Weather Station Backup
One project I’ve been wanting to work on for quite some time is self-hosting an IoT sensor and event logging platform. As a first step down this path, this project documents the process of logging the data from my personal weather station, rather than relying on forwarding the data to Weather Underground or Ambient Weather for viewing historical data.
Background
My weather station hardware consists of a WS-1401 weather station (wind speed, direction, temperature, humidity, solar intensity, and precipitation) and an OBSERVER-IP bridge which takes the readings from the weather station and forwards them to Weather Underground and/or Ambient Weather Network.

The goals for this project were to:
- Store the full rate (once per minute) data from the WS-1401
- Back up the data automatically to an s3-compatible store
- Hook the data up to Grafana and build a dashboard
Approach
To accomplish this, I decided to host a few different services on a Linode Nanode I was already paying $5/mo. for that had some spare capacity.
- A weather data scraping service in a docker container that would use the Ambient Realtime API based on Websockets. The standard Ambient Weather REST API only shows data at 5m granularity, whereas the Realtime API provides the updates as they are posted from the OBSERVER IP.
- A Grafana docker container that will show the data in case Weather Underground gets hit by a bus.
- A SQLite database to store the updates that will be shared between the scraping service and Grafana.
- A simple program to copy the SQLite database to Backblaze B2 for backup.
Weather Data Scraping Service
This simple docker container consists python program (could be Go someday) that uses socketio to connect to the Ambient Realtime API. Ambient Weather Network allows free users to create API and Application keys for free, which must be provided to the Realtime API. Pretty much the only gotcha I encountered here was the 1 request per second rate limiting on the API which wasn’t hard to hit in back to back tests. Socket callbacks come back, and the data is inserted into a sqlite3 database.
Grafana
The interesting challenges here were all around SQLite integration with Grafana features.
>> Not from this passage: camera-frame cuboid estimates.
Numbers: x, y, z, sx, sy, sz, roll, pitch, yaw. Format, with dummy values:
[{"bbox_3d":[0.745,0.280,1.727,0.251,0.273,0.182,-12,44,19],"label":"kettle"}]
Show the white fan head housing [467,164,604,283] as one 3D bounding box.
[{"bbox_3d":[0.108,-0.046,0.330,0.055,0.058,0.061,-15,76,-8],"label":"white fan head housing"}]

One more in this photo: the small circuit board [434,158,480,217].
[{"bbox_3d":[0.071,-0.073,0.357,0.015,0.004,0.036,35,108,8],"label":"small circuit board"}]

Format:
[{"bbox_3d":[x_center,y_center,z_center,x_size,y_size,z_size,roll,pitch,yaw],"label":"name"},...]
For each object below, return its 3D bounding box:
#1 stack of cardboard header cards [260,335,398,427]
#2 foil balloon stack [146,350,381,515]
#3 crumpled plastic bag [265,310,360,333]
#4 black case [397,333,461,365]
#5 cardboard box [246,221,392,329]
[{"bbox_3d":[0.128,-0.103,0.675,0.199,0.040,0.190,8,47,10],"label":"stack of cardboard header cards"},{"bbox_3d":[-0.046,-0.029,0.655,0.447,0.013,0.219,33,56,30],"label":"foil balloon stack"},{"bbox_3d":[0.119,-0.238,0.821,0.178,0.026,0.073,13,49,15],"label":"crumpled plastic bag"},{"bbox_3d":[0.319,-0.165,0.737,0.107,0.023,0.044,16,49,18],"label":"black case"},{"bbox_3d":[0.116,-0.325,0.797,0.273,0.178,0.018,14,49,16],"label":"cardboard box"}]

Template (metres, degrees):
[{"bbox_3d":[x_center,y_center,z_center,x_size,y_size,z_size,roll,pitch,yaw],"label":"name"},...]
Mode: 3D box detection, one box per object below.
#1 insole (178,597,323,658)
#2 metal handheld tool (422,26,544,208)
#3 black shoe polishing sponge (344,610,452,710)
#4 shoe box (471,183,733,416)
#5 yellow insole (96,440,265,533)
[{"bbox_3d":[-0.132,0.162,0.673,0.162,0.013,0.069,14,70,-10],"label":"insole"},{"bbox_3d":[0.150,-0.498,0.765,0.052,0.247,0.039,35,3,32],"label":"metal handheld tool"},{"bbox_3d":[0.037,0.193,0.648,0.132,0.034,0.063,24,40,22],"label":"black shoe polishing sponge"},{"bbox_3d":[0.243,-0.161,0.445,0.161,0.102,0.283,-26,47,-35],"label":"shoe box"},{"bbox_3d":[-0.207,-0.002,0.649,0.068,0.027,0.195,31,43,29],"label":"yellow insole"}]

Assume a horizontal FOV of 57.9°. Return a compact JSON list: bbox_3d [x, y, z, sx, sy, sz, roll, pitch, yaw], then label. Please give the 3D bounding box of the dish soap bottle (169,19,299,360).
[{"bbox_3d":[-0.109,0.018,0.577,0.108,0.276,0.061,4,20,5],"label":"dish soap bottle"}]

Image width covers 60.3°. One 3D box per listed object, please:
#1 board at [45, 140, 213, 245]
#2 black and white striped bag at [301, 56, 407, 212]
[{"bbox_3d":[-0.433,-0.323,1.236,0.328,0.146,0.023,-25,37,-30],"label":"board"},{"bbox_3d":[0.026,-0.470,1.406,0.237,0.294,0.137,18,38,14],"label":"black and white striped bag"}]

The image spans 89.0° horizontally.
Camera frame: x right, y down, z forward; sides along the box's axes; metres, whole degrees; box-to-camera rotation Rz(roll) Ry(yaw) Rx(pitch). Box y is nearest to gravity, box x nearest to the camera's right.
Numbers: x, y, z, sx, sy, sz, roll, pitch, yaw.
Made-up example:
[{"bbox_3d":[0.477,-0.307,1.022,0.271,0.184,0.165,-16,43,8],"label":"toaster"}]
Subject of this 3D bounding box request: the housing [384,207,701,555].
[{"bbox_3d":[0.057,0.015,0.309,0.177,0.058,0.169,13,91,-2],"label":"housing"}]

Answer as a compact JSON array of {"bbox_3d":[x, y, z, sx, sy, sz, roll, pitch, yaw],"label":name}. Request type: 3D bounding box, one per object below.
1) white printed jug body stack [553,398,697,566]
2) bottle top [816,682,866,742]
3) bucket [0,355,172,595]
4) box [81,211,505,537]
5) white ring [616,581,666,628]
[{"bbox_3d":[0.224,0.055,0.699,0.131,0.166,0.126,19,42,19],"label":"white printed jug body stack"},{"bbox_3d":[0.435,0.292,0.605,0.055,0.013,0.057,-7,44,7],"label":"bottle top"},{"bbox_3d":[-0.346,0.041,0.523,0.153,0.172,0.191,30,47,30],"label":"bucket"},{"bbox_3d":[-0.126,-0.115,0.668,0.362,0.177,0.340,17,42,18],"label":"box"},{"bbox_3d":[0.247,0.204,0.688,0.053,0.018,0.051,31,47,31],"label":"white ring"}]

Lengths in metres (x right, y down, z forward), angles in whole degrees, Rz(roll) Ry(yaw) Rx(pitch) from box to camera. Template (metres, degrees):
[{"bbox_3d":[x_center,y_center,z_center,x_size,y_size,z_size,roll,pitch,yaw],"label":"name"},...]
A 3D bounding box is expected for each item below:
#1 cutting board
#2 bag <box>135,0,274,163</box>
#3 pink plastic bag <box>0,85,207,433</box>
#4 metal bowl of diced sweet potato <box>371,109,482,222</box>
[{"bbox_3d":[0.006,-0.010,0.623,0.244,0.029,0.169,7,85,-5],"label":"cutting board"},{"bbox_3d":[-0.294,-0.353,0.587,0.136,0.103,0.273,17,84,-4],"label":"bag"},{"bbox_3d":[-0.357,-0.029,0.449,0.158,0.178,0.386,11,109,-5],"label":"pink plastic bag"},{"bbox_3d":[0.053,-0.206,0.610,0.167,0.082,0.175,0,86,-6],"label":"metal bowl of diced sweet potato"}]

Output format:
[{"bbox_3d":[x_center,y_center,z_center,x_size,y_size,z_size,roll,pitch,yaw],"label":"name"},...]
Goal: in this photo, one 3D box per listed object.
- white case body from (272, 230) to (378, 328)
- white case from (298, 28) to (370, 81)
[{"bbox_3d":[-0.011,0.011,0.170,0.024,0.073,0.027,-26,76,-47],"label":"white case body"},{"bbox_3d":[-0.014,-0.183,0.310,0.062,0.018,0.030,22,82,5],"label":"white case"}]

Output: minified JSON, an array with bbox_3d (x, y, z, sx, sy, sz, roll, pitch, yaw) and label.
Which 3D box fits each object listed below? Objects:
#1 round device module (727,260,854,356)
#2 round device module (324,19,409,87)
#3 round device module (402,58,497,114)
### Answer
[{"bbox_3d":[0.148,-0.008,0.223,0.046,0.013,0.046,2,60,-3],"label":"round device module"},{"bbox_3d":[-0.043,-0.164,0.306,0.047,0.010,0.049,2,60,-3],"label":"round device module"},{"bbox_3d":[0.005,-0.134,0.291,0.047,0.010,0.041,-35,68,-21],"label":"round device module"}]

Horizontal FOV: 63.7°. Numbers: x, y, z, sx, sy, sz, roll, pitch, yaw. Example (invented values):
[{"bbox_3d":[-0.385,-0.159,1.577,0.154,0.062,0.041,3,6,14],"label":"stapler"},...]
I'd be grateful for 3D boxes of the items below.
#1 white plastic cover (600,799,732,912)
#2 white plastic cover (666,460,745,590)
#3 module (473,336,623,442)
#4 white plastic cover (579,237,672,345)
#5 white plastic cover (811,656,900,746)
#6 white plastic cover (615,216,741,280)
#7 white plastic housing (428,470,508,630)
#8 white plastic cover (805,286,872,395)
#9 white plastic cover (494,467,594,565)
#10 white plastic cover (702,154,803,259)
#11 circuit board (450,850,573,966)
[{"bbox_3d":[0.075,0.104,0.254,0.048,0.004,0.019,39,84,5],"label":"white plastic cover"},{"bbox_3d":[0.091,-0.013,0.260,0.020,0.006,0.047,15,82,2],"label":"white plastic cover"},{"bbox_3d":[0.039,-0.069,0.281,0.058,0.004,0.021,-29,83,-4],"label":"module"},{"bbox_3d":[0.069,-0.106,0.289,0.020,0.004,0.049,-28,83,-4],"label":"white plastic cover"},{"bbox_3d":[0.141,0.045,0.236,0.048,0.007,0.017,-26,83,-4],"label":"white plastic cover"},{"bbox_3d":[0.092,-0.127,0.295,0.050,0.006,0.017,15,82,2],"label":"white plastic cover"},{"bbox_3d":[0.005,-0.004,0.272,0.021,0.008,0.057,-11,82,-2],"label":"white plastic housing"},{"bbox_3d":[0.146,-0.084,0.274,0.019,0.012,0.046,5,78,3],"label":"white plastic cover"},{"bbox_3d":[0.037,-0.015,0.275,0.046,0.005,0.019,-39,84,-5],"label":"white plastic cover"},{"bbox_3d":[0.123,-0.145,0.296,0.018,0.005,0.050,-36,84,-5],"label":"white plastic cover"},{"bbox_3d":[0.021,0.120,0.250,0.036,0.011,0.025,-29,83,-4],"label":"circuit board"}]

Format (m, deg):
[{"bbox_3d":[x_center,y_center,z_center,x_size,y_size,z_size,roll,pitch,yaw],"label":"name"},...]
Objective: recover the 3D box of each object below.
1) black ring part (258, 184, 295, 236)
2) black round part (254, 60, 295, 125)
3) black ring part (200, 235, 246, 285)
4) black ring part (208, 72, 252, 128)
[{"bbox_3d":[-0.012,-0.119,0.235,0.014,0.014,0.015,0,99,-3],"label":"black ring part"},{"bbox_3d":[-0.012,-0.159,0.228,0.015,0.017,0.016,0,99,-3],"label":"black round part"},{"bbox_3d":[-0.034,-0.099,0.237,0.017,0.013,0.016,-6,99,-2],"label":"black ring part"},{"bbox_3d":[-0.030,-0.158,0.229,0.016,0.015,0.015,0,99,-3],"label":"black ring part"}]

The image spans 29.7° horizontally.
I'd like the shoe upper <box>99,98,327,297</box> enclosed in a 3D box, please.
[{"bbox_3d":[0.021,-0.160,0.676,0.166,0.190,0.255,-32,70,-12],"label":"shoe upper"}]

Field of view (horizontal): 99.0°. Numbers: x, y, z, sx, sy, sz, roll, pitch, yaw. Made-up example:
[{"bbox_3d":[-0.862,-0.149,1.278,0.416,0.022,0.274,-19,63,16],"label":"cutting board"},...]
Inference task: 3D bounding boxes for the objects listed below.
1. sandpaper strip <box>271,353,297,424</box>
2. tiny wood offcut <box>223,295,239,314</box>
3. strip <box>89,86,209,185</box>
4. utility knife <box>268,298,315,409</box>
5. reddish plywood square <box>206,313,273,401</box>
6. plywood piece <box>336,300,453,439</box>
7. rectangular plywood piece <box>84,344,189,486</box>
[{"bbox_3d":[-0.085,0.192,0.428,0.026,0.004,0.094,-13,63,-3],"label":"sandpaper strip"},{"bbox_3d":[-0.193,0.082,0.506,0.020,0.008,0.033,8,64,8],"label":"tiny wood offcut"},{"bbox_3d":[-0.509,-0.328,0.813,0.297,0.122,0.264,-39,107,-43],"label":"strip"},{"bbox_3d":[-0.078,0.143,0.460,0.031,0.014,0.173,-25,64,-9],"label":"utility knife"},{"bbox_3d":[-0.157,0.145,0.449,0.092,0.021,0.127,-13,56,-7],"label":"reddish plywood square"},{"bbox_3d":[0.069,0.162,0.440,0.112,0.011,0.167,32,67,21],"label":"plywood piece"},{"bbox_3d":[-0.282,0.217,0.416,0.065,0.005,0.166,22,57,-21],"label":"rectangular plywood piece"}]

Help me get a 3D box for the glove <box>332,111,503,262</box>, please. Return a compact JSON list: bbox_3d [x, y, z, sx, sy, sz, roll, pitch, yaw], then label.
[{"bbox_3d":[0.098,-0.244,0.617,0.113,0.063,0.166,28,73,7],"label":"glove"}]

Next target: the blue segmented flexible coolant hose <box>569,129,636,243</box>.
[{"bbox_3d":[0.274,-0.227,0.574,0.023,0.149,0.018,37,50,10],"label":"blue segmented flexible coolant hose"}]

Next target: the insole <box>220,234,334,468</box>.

SQLite integration is provided via the plugin which does have notable limitations. Grafana wants to work in unix time, so while my logging code originally used SQL datetime for the timestamp field, moving to integer seconds since the epoch in UTC simplified things dramatically. Supporting the Grafana time range filtering was then handled via code like this:
SELECT
$__unixEpochGroupSeconds(timestamp, $interval_seconds, NULL) as time,
AVG(pressure_relative) as 'Relative',
AVG(pressure_absolute) as 'Absolute'
FROM weather_measurements
WHERE timestamp >= $__from/1000 AND timestamp < $__to/1000
GROUP BY 1
ORDER BY 1
Note also that the standard Grafana __timeGroup() function for controlling data aggregation does not work in the SQLite plugin, $__interval is a string like 5m, and $__interval_ms cannot be used in the $__unixEpochGroupSeconds() macro since the string $__interval_ms / 1000 is passed as a string rather than being evaluated. So, the workaround for this is to define two dashboard-level Grafana variables.
An interval-type, which handles the auto-scaling duration

A query-type which converts the auto-scaled duration from a string to an integer for use by SQLite

This ends up expanding like this at the top left of the dashboard, and the $interval_seconds in the grouping macro picks up the integer value. 
Backup Service
Backblaze B2 is an s3-compatible cloud storage platform that offers the first 10GB of stored data for free, which at about 400KB per day should be good for quite some time. I’m was already a happy Backblaze customer of their personal computer backup solution, so this was a pretty easy call. The code in this docker container is a simple python program using the s3 APIs to copy the SQLite database up every day at 2am, and to keep the last 45 days of daily backups and then one per month after that indefinitely.
Alternatives
I did consider running something locally on a mac in my house, but preferred something running on Linode that would be up more or less 24/7 since I’ve had less than great success in keeping all my home computers up and not sleeping. This would allow me to directly slurp the data from the Observer IP’s local http server, but ultimately decided against this since I also want this project to build some of the building blocks of a larger IoT sensor platform for future projects.